Imputed missing values
The dataset contains missing observations for two years: 1890 and 1934. PyMC automatically created latent variables to model these missing values and sampled them as part of the inference process. You can access the imputed values from the posterior:
# Imputed missing values (posterior predictive)
with disasters_model:
ppc = pm.sample_posterior_predictive(trace, var_names=["obs"], random_seed=42)
# The missing values are stored in idata.posterior['disasters_unobserved']

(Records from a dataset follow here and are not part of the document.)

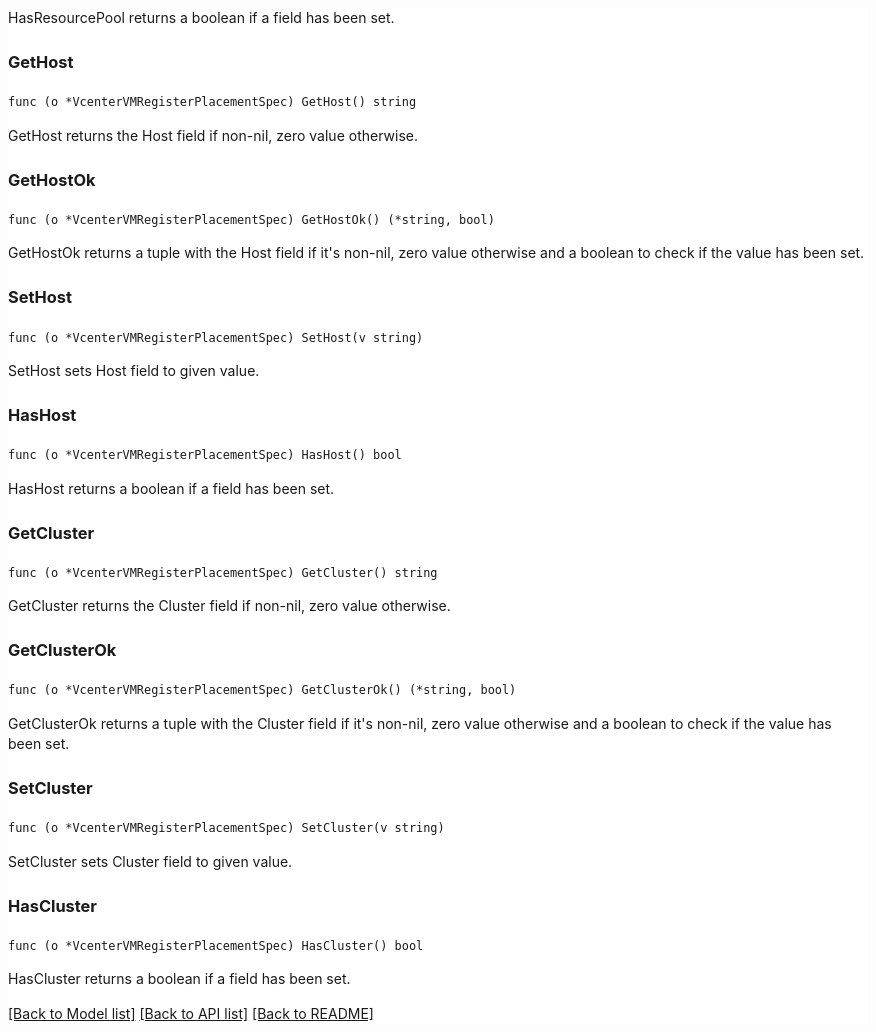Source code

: HasResourcePool returns a boolean if a field has been set.

### GetHost

`func (o *VcenterVMRegisterPlacementSpec) GetHost() string`

GetHost returns the Host field if non-nil, zero value otherwise.

### GetHostOk

`func (o *VcenterVMRegisterPlacementSpec) GetHostOk() (*string, bool)`

GetHostOk returns a tuple with the Host field if it's non-nil, zero value otherwise
and a boolean to check if the value has been set.

### SetHost

`func (o *VcenterVMRegisterPlacementSpec) SetHost(v string)`

SetHost sets Host field to given value.

### HasHost

`func (o *VcenterVMRegisterPlacementSpec) HasHost() bool`

HasHost returns a boolean if a field has been set.

### GetCluster

`func (o *VcenterVMRegisterPlacementSpec) GetCluster() string`

GetCluster returns the Cluster field if non-nil, zero value otherwise.

### GetClusterOk

`func (o *VcenterVMRegisterPlacementSpec) GetClusterOk() (*string, bool)`

GetClusterOk returns a tuple with the Cluster field if it's non-nil, zero value otherwise
and a boolean to check if the value has been set.

### SetCluster

`func (o *VcenterVMRegisterPlacementSpec) SetCluster(v string)`

SetCluster sets Cluster field to given value.

### HasCluster

`func (o *VcenterVMRegisterPlacementSpec) HasCluster() bool`

HasCluster returns a boolean if a field has been set.


[[Back to Model list]](../README.md#documentation-for-models) [[Back to API list]](../README.md#documentation-for-api-endpoints) [[Back to README]](../README.md)


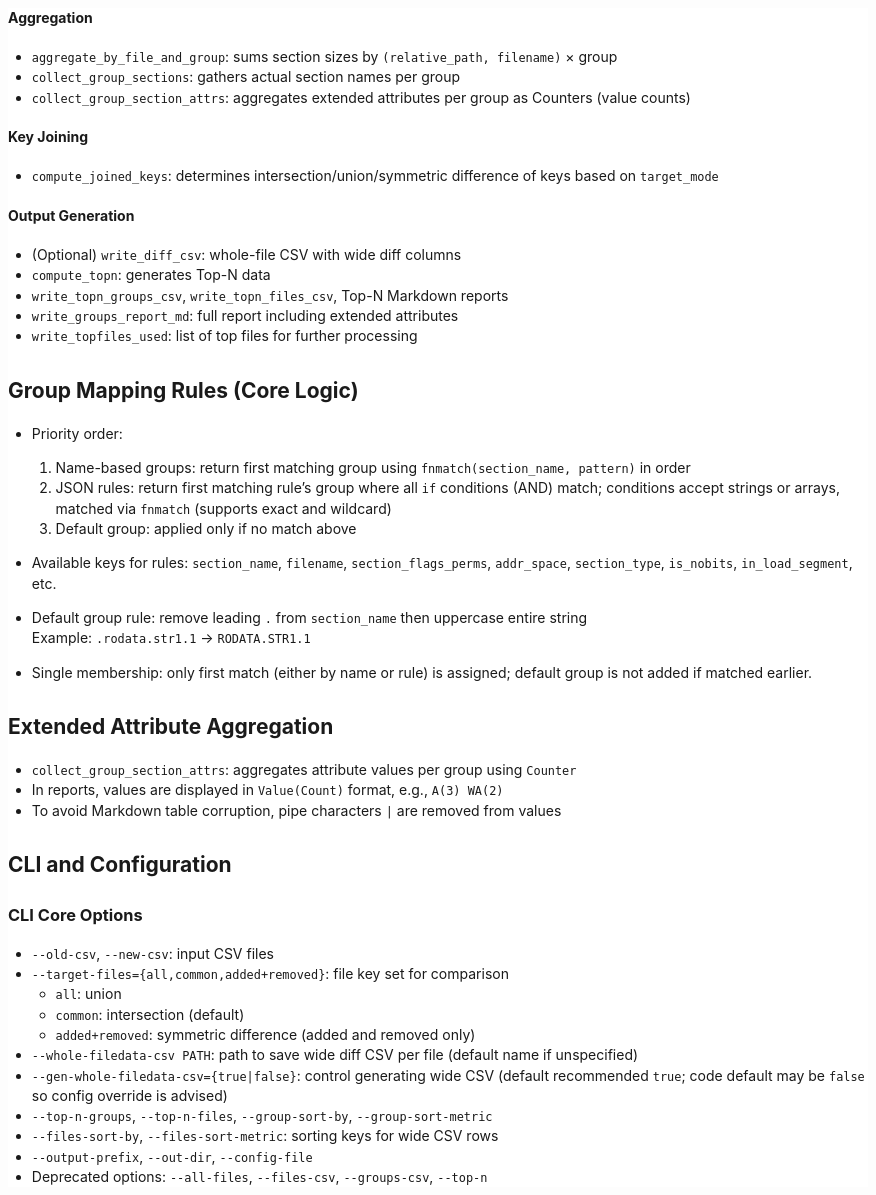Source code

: #### Aggregation

- `aggregate_by_file_and_group`: sums section sizes by `(relative_path, filename)` × group
- `collect_group_sections`: gathers actual section names per group
- `collect_group_section_attrs`: aggregates extended attributes per group as Counters (value counts)

#### Key Joining

- `compute_joined_keys`: determines intersection/union/symmetric difference of keys based on `target_mode`

#### Output Generation

- (Optional) `write_diff_csv`: whole-file CSV with wide diff columns
- `compute_topn`: generates Top-N data
- `write_topn_groups_csv`, `write_topn_files_csv`, Top-N Markdown reports
- `write_groups_report_md`: full report including extended attributes
- `write_topfiles_used`: list of top files for further processing

## Group Mapping Rules (Core Logic)

- Priority order:
  1. Name-based groups: return first matching group using `fnmatch(section_name, pattern)` in order
  2. JSON rules: return first matching rule’s group where all `if` conditions (AND) match; conditions accept strings or arrays, matched via `fnmatch` (supports exact and wildcard)
  3. Default group: applied only if no match above

- Available keys for rules: `section_name`, `filename`, `section_flags_perms`, `addr_space`, `section_type`, `is_nobits`, `in_load_segment`, etc.

- Default group rule: remove leading `.` from `section_name` then uppercase entire string  
  Example: `.rodata.str1.1` → `RODATA.STR1.1`

- Single membership: only first match (either by name or rule) is assigned; default group is not added if matched earlier.

## Extended Attribute Aggregation

- `collect_group_section_attrs`: aggregates attribute values per group using `Counter`
- In reports, values are displayed in `Value(Count)` format, e.g., `A(3) WA(2)`
- To avoid Markdown table corruption, pipe characters `|` are removed from values

## CLI and Configuration

### CLI Core Options

- `--old-csv`, `--new-csv`: input CSV files
- `--target-files={all,common,added+removed}`: file key set for comparison
  - `all`: union
  - `common`: intersection (default)
  - `added+removed`: symmetric difference (added and removed only)
- `--whole-filedata-csv PATH`: path to save wide diff CSV per file (default name if unspecified)
- `--gen-whole-filedata-csv={true|false}`: control generating wide CSV (default recommended `true`; code default may be `false` so config override is advised)
- `--top-n-groups`, `--top-n-files`, `--group-sort-by`, `--group-sort-metric`
- `--files-sort-by`, `--files-sort-metric`: sorting keys for wide CSV rows
- `--output-prefix`, `--out-dir`, `--config-file`
- Deprecated options: `--all-files`, `--files-csv`, `--groups-csv`, `--top-n`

# ppc["obs"] has shape (draws, years). For missing-year index i, summarize ppc["obs"][ :, i]
Because PyMC created latent variables for missing entries (accessible as disasters_unobserved in the trace), the posterior predictive draws include draws for those years and give an imputed distribution. This allows us to:
- Estimate the likely number of disasters in the missing years
- Quantify our uncertainty about those estimates
- Use the complete dataset for prediction and model checking
The missing data points are particularly interesting: 1890 falls right at the estimated switchpoint, while 1934 is well into the late period with lower disaster rates.
Practical tips
- Discrete parameters cannot be handled by gradient-based samplers. Use a mixture of samplers (Metropolis / CompoundStep + NUTS) or marginalize discrete parameters analytically if possible.
- For short time series with small counts, the Poisson model is appropriate. For over-dispersed data consider a Negative Binomial likelihood instead.
- Visualize the posterior on the switch-point as a histogram (or rug plot over years) to see the probable change interval, not a single point estimate.
- Use posterior predictive checks to confirm the model reproduces the shape and variability of the data.
Extensions
- Allow multiple change-points (e.g., two or more): discrete combinatorics grow quickly; hierarchical priors and reversible-jump approaches are possible but more advanced.
- Model seasonality or covariates: include time-varying covariates or a latent Gaussian process for a smoothly varying rate.
- Marginalize discrete parameters: in some conjugate models you can sum/integrate out the discrete variable analytically to keep everything continuous.
Next steps
For advanced topics like creating custom operations and distributions in PyMC, see PyMC 201: Advanced Topics.
Summary
Change-point models are an excellent first application of Bayesian techniques for count time series. This case study demonstrates how PyMC handles missing observations and how to combine samplers to infer discrete parameters. The coal-mining disasters example remains a compact and instructive problem for learning these techniques.
Key takeaways:
- Mixed sampling strategies allow us to handle models with both discrete and continuous parameters
- Missing data is handled automatically by PyMC when you pass arrays with
NaNvalues - pm.math.switch provides differentiable conditional logic for piecewise functions
- Convergence diagnostics (r_hat, ESS) are essential for validating MCMC results
- Visualization of the change-point and HDI intervals helps communicate uncertainty
The model successfully identified a significant reduction in coal mining disasters around 1890, corresponding to improved safety regulations in the late 19th century.